## Text segment:

Summarized by Kent Larsen
BYU professor takes genealogy to new level, plans to genotype the world
BYU NewsNet 21Feb00 P2
By Roger Bryner: NewsNet Staff Writer
PROVO, UTAH -- BYU Professor of Molecular Biology Scott Woodward has
started a new multimillion dollar project that could aid genealogists
and others studying populations. Woodward is studying the genes of
different populations around the world through a process called
genotyping. By developing a database of genotypes of different
populations, it should be possible to compare an individual's
genotype with the database and determine which population(s) the
person comes from.
Genotyping takes a sample of a person's genes (usually from their
blood) and looking at key markers in the genes that make up a kind of
genetic 'fingerprint.' These 'fingerprints' are sometimes used for
legal procedures such as determining parentage and identifying
assailants that leave genetic material behind (such as rapists).
These profiles can also be used to compare populations, because
populations tend to share some genetic traits. For example, hair,
skin and eye color are often associated with particular populations,
and their associated genetic markers could be used to show that an
individual comes from that population,
This ability is not only useful for genealogists, but also for
researchers trying to learn about populations and how they migrated.
Social Scientists and Archaeologists can use the information to track
how populations migrated around the world and how they dealt with one
Woodward's study will try to determine how accurately genotyping can
trace genealogy. He says that the genealogical information available
through the LDS Church makes BYU the ideal place for this research,
"We are reconstructing genealogies based on DNA," Woodward said.
"Inside each of our cells we carry a history of who we are."
Woodward is asking BYU students and faculty to participate in his
study by allowing themselves to be genotyped, and letting the data be
included in the study, "We would like to collect as many samples from
BYU faculty, students and staff as possible," Woodward said.
Participants will be asked to provide genealogical information and a
small blood sample. In addition to the BYU samples, Woodward hopes to
collect samples from 500 different populations around the world. He
also hopes this will become an ongoing process, and believes that it
will require six to seven years to collect sufficient samples.

## The data:
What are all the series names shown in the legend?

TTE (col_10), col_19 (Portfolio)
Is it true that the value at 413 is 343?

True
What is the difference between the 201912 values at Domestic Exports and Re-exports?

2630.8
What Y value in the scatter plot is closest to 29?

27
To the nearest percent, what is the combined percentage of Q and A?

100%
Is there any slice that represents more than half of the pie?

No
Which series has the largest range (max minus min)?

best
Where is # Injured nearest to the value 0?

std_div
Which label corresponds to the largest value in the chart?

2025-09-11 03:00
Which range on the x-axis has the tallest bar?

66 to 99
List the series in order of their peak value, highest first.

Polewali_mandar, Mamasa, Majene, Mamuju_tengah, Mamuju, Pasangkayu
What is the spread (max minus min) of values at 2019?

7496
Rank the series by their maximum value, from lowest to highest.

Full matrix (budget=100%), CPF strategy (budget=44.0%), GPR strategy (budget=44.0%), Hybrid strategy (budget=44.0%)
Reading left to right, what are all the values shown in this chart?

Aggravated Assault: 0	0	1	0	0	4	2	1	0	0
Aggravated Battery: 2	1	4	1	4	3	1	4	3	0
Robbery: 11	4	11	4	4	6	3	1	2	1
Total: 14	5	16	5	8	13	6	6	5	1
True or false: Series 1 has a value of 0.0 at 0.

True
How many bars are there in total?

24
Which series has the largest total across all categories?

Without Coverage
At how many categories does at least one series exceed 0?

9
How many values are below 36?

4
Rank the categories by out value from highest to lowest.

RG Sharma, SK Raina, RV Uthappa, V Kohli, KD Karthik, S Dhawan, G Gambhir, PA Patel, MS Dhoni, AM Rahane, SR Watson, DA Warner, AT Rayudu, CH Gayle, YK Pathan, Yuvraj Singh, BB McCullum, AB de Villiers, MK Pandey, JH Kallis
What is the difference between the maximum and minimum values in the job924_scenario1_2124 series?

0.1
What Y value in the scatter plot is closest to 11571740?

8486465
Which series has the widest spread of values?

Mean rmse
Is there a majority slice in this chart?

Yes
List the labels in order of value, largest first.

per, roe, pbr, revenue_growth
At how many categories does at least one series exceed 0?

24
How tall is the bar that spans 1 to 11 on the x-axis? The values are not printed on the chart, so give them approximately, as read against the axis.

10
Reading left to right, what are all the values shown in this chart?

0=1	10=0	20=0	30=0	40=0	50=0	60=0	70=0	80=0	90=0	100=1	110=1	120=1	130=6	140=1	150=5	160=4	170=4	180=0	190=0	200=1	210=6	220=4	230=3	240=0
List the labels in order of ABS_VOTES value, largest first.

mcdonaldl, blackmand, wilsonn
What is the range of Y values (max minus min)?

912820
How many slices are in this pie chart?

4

## Parts of the exercise:
- a) According to the genotyping article, from how many populations around the world does Woodward hope to collect samples?
- b) In the genotyping article, reproduce the passage from "Genotyping takes a" up to and including "(such as rapists).", substituting "paternity" for "parentage".

## Responses per task:
- a) 500 different populations.

- b)
Genotyping takes a sample of a person's genes (usually from their
blood) and looking at key markers in the genes that make up a kind of
genetic 'fingerprint.' These 'fingerprints' are sometimes used for
legal procedures such as determining paternity and identifying
assailants that leave genetic material behind (such as rapists).